The market is saturated with thousands of purpose-built database systems. This creates too much noise for analysts and scientists dealing with vital data problems across numerous important application domains: genomics, geospatial, and more.
To solve this problem, Stavros Papadopoulos, founder and CEO at TileDB, Inc., is introducing the concept of a universal database, which had heretofore been a missed opportunity in the database community. TileDB, Inc. envisions building the next evolution of the “database,” consolidating multiple data modalities, reproducible runnable code, and versatile compute into one product.
Prior to founding TileDB, Inc. in February 2017, Papadopoulos was a senior research scientist at the Intel Parallel Computing Lab and a member of the Intel Science and Technology Center for Big Data at MIT CSAIL for 3 years. He also spent about 2 years as a visiting assistant professor at the Department of Computer Science and Engineering at the Hong Kong University of Science and Technology (HKUST).
What are the limitations of purpose-built data systems?
There is a paper by Michael Stonebreaker that emphasizes “one size doesn’t fit all” for databases. There are certain applications that popular databases cannot handle efficiently, so the move is to make another database.
The benefit of building a system from scratch for a specific use case is if your organization only does one thing, you buy a special database and you’re golden. The limitation comes when organizations deal with more than one data type. In that case, you’re buying 10 purpose-built databases; license costs skyrocket.
Data fabric or data mesh—these are the consequences of specialty databases.
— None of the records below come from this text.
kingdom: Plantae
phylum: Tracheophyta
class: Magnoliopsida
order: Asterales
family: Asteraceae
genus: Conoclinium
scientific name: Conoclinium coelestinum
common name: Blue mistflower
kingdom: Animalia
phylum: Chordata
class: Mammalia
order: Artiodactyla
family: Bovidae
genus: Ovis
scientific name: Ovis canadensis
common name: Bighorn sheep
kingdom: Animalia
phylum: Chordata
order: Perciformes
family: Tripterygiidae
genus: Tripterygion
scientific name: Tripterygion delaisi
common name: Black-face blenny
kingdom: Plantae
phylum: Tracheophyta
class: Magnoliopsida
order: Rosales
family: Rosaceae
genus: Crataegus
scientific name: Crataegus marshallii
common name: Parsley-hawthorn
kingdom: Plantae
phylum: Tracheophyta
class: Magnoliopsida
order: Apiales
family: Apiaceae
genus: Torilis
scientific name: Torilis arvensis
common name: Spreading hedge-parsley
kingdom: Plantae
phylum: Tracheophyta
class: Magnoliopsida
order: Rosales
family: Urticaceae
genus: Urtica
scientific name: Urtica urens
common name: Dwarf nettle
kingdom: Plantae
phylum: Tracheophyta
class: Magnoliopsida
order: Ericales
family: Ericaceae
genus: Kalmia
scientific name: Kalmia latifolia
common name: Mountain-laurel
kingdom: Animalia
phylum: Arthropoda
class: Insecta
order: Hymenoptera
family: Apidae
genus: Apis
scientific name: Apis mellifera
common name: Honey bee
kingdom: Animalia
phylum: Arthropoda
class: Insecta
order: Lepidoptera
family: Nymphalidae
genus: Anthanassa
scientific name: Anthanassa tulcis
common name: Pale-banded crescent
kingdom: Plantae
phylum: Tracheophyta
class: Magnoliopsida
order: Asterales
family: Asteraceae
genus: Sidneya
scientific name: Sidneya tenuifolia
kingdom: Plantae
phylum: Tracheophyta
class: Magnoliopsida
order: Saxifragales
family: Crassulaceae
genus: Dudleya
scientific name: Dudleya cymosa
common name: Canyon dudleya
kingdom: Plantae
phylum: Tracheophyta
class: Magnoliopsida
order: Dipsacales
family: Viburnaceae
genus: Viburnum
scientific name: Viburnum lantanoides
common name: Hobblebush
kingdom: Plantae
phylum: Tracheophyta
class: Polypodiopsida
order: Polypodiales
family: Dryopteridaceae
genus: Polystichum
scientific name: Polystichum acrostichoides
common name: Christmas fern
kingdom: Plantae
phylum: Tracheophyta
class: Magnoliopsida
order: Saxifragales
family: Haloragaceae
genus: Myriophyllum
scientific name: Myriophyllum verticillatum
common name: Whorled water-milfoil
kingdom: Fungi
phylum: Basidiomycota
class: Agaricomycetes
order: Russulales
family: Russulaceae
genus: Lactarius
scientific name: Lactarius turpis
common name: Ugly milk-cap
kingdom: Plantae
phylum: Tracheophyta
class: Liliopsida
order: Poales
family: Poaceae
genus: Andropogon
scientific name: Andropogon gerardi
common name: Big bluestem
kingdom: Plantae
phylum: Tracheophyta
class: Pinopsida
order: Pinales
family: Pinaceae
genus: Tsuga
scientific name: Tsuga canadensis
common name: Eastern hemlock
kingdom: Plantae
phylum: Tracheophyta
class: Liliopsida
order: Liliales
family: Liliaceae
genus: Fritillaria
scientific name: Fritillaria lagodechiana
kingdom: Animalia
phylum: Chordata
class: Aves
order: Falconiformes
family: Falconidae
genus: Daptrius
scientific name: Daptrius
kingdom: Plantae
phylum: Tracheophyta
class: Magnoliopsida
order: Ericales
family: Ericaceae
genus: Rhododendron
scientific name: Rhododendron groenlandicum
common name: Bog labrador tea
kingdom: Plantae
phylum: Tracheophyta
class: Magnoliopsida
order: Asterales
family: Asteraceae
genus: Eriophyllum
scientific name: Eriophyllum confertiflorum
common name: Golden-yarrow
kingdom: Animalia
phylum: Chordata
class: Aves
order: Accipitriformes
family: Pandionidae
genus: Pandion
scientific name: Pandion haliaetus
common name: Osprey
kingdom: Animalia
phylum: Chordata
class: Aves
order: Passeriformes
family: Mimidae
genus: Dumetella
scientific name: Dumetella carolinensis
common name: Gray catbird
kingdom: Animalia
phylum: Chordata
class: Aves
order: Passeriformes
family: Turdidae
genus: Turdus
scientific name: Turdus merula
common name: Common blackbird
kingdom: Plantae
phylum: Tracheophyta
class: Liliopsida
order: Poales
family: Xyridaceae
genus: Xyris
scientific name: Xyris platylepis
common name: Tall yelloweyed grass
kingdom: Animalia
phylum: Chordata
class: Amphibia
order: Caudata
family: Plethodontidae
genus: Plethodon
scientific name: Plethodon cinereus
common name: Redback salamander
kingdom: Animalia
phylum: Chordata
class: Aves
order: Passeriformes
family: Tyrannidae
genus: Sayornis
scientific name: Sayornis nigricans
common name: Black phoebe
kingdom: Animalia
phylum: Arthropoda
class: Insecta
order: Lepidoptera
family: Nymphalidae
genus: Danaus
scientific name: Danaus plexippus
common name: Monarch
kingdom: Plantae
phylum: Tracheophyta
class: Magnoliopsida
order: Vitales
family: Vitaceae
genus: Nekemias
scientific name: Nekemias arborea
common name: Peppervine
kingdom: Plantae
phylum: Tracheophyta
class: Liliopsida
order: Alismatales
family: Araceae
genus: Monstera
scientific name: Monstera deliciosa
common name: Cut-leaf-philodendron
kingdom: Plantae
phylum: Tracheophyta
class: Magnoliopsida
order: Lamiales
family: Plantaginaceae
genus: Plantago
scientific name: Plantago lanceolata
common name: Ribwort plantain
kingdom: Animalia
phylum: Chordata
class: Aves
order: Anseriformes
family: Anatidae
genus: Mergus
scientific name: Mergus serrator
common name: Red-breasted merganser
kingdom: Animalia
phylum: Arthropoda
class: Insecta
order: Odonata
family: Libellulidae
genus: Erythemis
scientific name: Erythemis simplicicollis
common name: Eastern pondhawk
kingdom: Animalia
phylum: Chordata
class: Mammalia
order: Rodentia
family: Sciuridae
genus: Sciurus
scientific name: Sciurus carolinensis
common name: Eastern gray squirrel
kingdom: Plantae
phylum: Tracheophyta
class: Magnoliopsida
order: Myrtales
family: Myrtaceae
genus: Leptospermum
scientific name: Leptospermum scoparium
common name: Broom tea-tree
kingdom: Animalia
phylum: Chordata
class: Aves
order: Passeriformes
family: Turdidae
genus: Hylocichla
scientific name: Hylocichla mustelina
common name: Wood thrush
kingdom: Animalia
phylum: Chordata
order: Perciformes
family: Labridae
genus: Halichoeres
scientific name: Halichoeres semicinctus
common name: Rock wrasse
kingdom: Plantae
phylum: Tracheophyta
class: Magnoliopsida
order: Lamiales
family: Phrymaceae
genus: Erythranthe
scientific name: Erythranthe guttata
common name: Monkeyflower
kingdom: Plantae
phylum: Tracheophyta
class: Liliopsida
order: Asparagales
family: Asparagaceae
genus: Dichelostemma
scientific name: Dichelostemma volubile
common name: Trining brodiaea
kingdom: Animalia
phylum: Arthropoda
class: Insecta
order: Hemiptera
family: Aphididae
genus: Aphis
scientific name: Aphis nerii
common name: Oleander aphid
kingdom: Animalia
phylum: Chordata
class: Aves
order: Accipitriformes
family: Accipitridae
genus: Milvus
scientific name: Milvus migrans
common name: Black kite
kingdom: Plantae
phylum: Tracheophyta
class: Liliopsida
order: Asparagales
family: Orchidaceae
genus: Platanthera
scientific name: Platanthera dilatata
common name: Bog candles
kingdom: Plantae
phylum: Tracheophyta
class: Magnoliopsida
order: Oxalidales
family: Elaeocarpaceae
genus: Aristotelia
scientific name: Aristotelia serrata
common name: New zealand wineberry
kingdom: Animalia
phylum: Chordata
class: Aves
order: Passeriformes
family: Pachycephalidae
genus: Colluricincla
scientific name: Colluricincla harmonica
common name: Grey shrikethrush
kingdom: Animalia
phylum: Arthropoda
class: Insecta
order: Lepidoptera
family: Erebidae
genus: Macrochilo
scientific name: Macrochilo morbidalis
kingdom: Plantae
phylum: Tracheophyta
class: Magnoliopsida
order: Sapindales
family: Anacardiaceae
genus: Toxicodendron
Organizations have too much software to deal with and no holistic governance to deal with it.
Can you explain the concept of a universal database?
Purpose-built data systems are sometimes discussed as the root of [all] evil, but there’s no one to blame because in the ’70s, when relational databases were developed, we only had tables. People weren’t thinking about other types of data. A universal database will handle all workloads in one system.
Its requirements include a piece of software that serves different types of services; it needs a common core. Building [them] in-house and connecting them together isn’t universal; it doesn’t scale. You need certain components in the code that are common for all use cases. Otherwise, it is not a universal database, it is a universal aggregator.
Performance is the second required component. You cannot say it can do everything but do it in a subpar way. If it’s going to be called a universal database, the core components need to perform extremely well. If it sounds too good to be true, there’s a key missing to do it.
How can TileDB help with this?
I spent my research years at MIT on a hypothesis of: Can this even exist? Without performance, you can’t build this. What we found is, there’s a data structure. If implemented properly, it has tensor/multidimensional functions. It can recognize objects that people know from Python.
This data structure needs to be flexible; it needs to handle both dense and sparse workloads. Sparse arrays require special treatment. That’s why the array systems aren’t universal. This is the key: A universal database needs to be able to handle sparse use cases.
If built on top of a multidimensional array, this data structure does something interesting. You can build this database with 90% of a common code; then it doesn’t matter the type of workloads. You can build the data structure in the same way.
If the build structure is one-dimensional or two-dimensional, this database shapeshifts. If you build for one thing, it can become one-dimensional for files or any dimension for tables.
I can prove it with financial time series, machine learning, and more. I have little doubt this can exist and can work very well.
How will universal databases factor into the future of data management?
In an ideal world, the community, users, customers, practitioners, and data engineers will be able to use the same database once they understand how this works.
TileDB has been in development for a very long time, which is changing, and we are moving into the future. Once people do understand the value and play with it, there’ll be a learning curve with arrays. The rest of the market will follow those customers. Once this is understood, in an ideal world, there would be no more specialized databases.
In an ideal world, specialized databases won’t have to be built, and those built will have to be converted to a universal database. Companies will be forced to start adding this data. A universal database will be a simpler and inexpensive way to solve problems.